■ **Passage**:
The explanation failure was a common occurrence when learning about a new domain. When a concept is being learned, it may be overly specialized. Slight variation on the concept will cause the system to try to explain it, but without experience with the concept, the system may generate an inappropriate explanation. The proper explanation may not be known because the situation is novel. Much of the power of the IML method comes from a library of such common patterns of reasoning failure.

2.1.2 A Baffling Situation

After processing the previous story, Meta-AQUA's BK contains two explanations for why dogs bark: the memory contains an explanation for dogs that bark when threatened (indexed by dog-barks-at-animate-object) as well as the explanation for dogs that bark because they detect contraband (indexed by dog-barks-at-container).(1) Meta-AQUA is then given a second story (Figure 12).

Figure 12. Hand-coded story HC2 (from Cox, 1994b)

Although the initial sentence, S1, causes no unusual processing, the second sentence, S2, is interesting to Meta-AQUA because the system has recently changed its concept of dog-bark. The system therefore poses a question to ascertain the reason the dog barked. Unfortunately, because it is barking at neither an animate object nor a container, no XP is retrieved to produce a cause for the event. The question-answering process is subsequently suspended because of the impasse, and the question is indexed in memory. Meta-AQUA uses an opportunistic strategy of waiting until the story provides further information before resuming the process.

Sentence S3 causes the system to postulate a possible causal link between S2 and S3 simply because of their temporal relation; however, no evidence directly supports their association. S4 reminds the system of a case in which contraband was confiscated. The system thus infers that the suspect was most likely arrested. Finally, S5 causes a reminding of the earlier question about the dog barking at the pile of laundry. The reasoning that was associated with this previous question is resumed. The system also infers a causal relation from S5. That is, although the sentence does not explicitly assert it, Meta-AQUA concludes that the dog's detection of the marijuana caused the dog to bark in the first place. As a result, this conclusion answers the original query.

Reviewing the trace of processing that led up to this conclusion, Meta-AQUA characterizes its condition as being "baffled;" that is, it could not explain why the dog barked and instead just "drew a blank," and now it has inferred one. The system retrieves an IMXP based on this characterization, which again helps it explain its reasoning failure. The IMXP is a declarative representation of memory retrieval failure. The system is not able to determine a priori whether an explanation actually existed in memory that it could not previously recall, or whether it lacks the knowledge with which it could have produced the explanation. It thus poses an introspective question about its own IMXP, "Does such an explanation exist in memory or not?"

■ **Direction 1**: In the rows, retype everything from the row containing "orange rectangle: moved 1 px left, 3 px down" down to the row containing "pink arrow: moved 6 px left, 7 px down", including both of those rows.

■ **Exercise data**:
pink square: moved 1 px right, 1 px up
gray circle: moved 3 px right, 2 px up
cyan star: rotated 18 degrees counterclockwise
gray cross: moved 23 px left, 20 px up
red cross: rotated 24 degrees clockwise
* * *
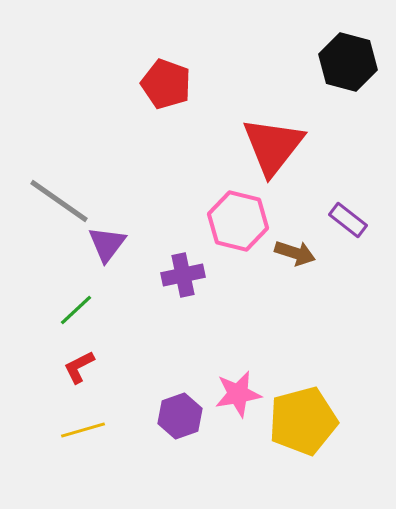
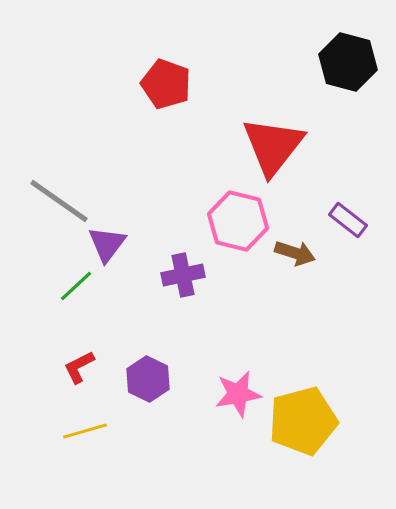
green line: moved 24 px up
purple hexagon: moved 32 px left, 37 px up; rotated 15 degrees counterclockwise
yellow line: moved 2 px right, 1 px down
...
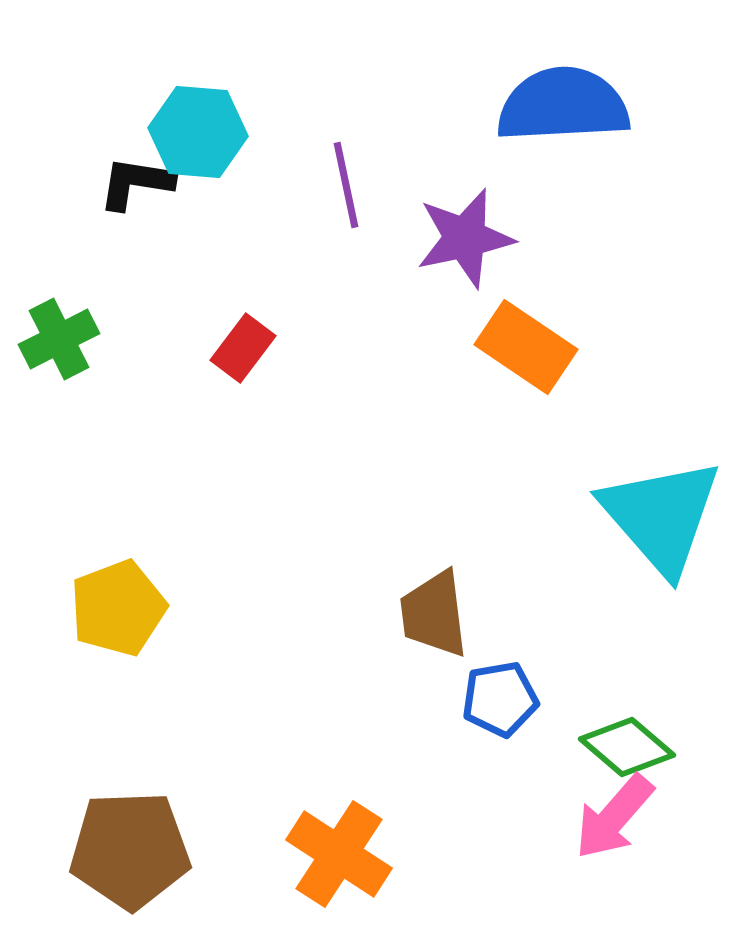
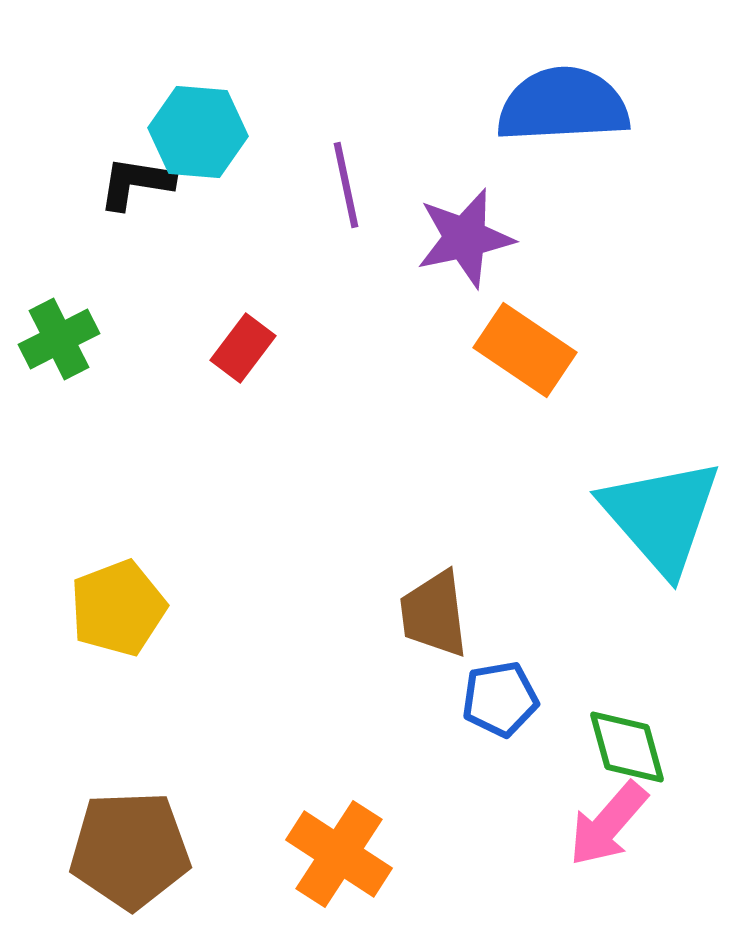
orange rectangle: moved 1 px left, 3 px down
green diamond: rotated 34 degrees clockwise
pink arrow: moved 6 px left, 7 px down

■ **Direction 2**: According to the passage on Meta-AQUA, what is the IMXP a declarative representation of?

■ **Exercise result 1**:
orange rectangle: moved 1 px left, 3 px down
green diamond: rotated 34 degrees clockwise
pink arrow: moved 6 px left, 7 px down

■ **Exercise result 2**: Memory retrieval failure.